In any business these days, there are good times and sometimes not so good times. There could be unforseen circumstances like Covid pandemic impacting the ecosystem or businesses that have just failed to deliver the desired results.
To sustain the operations and achieve business goals may require taking unavoidable or unpleasant decisions in the short-term to ensure solid foundations for the long term by management.
Mahindra & Mahindra says their mid-term targets of attaining 18 percent return on equity or ROE, 15-20 percent growth in earnings per share and creating a billion-dollar valuation of emerging businesses are well ahead of plans.
This aspect has been made possible after a series of business reviews and dropping some of the unprofitable ventures. The most recent decision in this direction was an MoU with European private equity major Mutares SE & Co, wherein Mahindra & Mahindra offloaded its controlling stake in Peugeot Motocycles.

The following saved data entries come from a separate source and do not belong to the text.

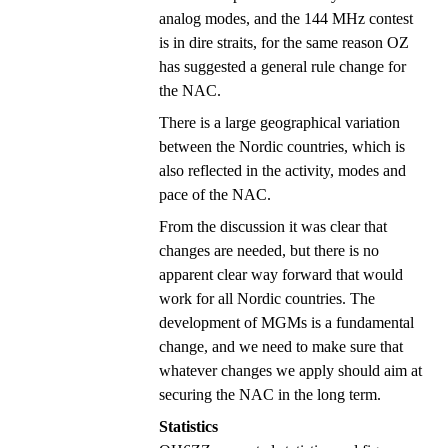
analog modes, and the 144 MHz contest
is in dire straits, for the same reason OZ
has suggested a general rule change for
the NAC.
There is a large geographical variation
between the Nordic countries, which is
also reflected in the activity, modes and
pace of the NAC.
From the discussion it was clear that
changes are needed, but there is no
apparent clear way forward that would
work for all Nordic countries. The
development of MGMs is a fundamental
change, and we need to make sure that
whatever changes we apply should aim at
securing the NAC in the long term.
Statistics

After this happened, Anish Shah, MD of Mahindra & Mahindra said, "All problems are taken care of, Mahindra & Mahindra is now in a growth mode." This move is part of a strategic plan that was meticulously curated at the height of the Covid19 pandemic that had affected many businesses worldwide. The bold plan called for exiting loss-making units, divesting in non-core assets with an eye on reducing cash burn and prioritising prudent capital allocation to achieve 18 percent return on equity (ROE). The list may appear long and tedious to an outsider, but the process was completed as planned, according to Shah. Shad added that the group will continue to focus on financial discipline and management.
"We are in a growth mode right now. All our problems have been taken care of. We are looking to grow this business forward.
At this point, nothing else is under review. We have done a lot. We were looking at Peugeot Motorcycles closely (before the exit).